— What you are asked to do —
Swap "forest green" for "charcoal gray" in the passage of the miniature horse excerpt below, starting at "You can only" and ending at "of your clothes!", and write out the resulting passage.

— Excerpt —
I love little Dandy, but she doesnt want to sell at this point. But she doesnt care if I play with him, and she pays all of the bills (vet, feet, food)...lol. 

I have a QH that I drive and she isnt the greatest around the minis. She doesnt freak out but will arch her neck and really look at them (gets the wide eye thing going). At the barn she has no problem when we drive a mini around her but at the shows she does it...lol. Last year at champ show we were in a cut with 4 minis, 2 ponies, and one big horse... hey atleast we got the rail. 

I also want to steal your little buckskin...lol


----------



## MINIATURE SHETLANDS (Nov 26, 2008)

You can only steal him if you can go from 0 to 60 in about 3 seconds, he is still alittle wild yet. We are working on that!
You have the best of both worlds, getting to play with your mini, but not having the expense!LOL
That's funny that your biggun doesn't have issues with the minis at the farm, but only at the shows. Does she get the look of what is it and will it eat me? That look is my favorite!

Dumas' Watch out if you get to drive a mini, its addictive. What am I saying everything with the minis is addictive! Burgandy is one of the colors I have narrowed down. I am also thinking about forest green, and a medium blue. I need to pick up three or four as last year I pretty much ruined all my jackets. Horse makeup if forgotten about and left in a hot truck for a week will not come out of your clothes!

— Source information —
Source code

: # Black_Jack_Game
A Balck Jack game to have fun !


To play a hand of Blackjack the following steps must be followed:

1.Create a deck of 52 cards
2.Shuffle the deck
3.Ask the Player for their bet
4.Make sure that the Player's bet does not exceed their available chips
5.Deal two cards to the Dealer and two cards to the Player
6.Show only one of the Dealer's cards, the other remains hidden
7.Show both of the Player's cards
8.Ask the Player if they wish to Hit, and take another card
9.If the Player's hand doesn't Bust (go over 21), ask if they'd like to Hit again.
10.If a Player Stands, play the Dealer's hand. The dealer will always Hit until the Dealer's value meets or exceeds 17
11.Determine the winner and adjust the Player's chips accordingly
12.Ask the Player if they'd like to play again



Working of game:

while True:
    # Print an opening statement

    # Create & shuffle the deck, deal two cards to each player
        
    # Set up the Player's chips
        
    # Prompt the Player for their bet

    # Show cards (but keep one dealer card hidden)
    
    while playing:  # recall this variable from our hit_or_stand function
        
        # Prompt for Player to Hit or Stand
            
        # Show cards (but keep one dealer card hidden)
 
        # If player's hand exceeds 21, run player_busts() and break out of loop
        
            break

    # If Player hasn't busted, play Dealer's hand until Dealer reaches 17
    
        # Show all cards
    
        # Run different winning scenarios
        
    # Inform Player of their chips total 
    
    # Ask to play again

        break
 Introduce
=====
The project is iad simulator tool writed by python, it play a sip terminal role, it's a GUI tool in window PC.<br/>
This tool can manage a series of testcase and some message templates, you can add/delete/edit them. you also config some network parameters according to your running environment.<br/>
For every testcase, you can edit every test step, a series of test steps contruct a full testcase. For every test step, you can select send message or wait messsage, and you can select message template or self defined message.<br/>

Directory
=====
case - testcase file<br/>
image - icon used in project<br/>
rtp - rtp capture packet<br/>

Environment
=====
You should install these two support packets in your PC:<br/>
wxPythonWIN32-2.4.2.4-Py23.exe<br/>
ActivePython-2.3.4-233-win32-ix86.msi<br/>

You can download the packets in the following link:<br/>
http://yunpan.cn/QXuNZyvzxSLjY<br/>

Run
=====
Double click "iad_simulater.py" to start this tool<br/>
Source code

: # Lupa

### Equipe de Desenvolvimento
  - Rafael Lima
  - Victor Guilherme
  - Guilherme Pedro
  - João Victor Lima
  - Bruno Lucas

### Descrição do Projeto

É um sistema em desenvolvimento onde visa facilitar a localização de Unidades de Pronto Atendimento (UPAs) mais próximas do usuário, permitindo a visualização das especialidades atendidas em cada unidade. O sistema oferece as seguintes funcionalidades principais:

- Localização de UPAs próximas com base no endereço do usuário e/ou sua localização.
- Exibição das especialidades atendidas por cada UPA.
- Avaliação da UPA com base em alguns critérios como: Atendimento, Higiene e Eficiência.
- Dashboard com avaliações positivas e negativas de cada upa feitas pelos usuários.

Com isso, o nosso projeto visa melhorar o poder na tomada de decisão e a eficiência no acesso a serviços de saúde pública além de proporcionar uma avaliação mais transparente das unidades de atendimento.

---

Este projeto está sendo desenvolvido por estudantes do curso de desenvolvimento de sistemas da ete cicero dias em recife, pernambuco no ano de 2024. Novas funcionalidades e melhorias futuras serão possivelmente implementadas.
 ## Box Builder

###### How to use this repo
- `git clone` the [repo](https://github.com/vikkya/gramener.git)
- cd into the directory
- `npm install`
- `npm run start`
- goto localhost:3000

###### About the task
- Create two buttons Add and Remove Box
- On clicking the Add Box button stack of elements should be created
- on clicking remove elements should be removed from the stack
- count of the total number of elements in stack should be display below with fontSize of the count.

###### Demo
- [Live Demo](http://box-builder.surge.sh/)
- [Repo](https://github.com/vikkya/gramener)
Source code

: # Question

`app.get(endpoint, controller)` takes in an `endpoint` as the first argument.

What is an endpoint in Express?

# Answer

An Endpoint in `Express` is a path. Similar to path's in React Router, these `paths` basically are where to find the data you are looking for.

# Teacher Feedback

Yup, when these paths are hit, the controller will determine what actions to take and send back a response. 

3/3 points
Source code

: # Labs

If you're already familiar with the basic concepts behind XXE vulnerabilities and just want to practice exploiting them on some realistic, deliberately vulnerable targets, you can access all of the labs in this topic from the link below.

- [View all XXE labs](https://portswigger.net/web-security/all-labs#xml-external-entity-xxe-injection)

— Answer space —
You can only steal him if you can go from 0 to 60 in about 3 seconds, he is still alittle wild yet. We are working on that!
You have the best of both worlds, getting to play with your mini, but not having the expense!LOL
That's funny that your biggun doesn't have issues with the minis at the farm, but only at the shows. Does she get the look of what is it and will it eat me? That look is my favorite!

Dumas' Watch out if you get to drive a mini, its addictive. What am I saying everything with the minis is addictive! Burgandy is one of the colors I have narrowed down. I am also thinking about charcoal gray, and a medium blue. I need to pick up three or four as last year I pretty much ruined all my jackets. Horse makeup if forgotten about and left in a hot truck for a week will not come out of your clothes!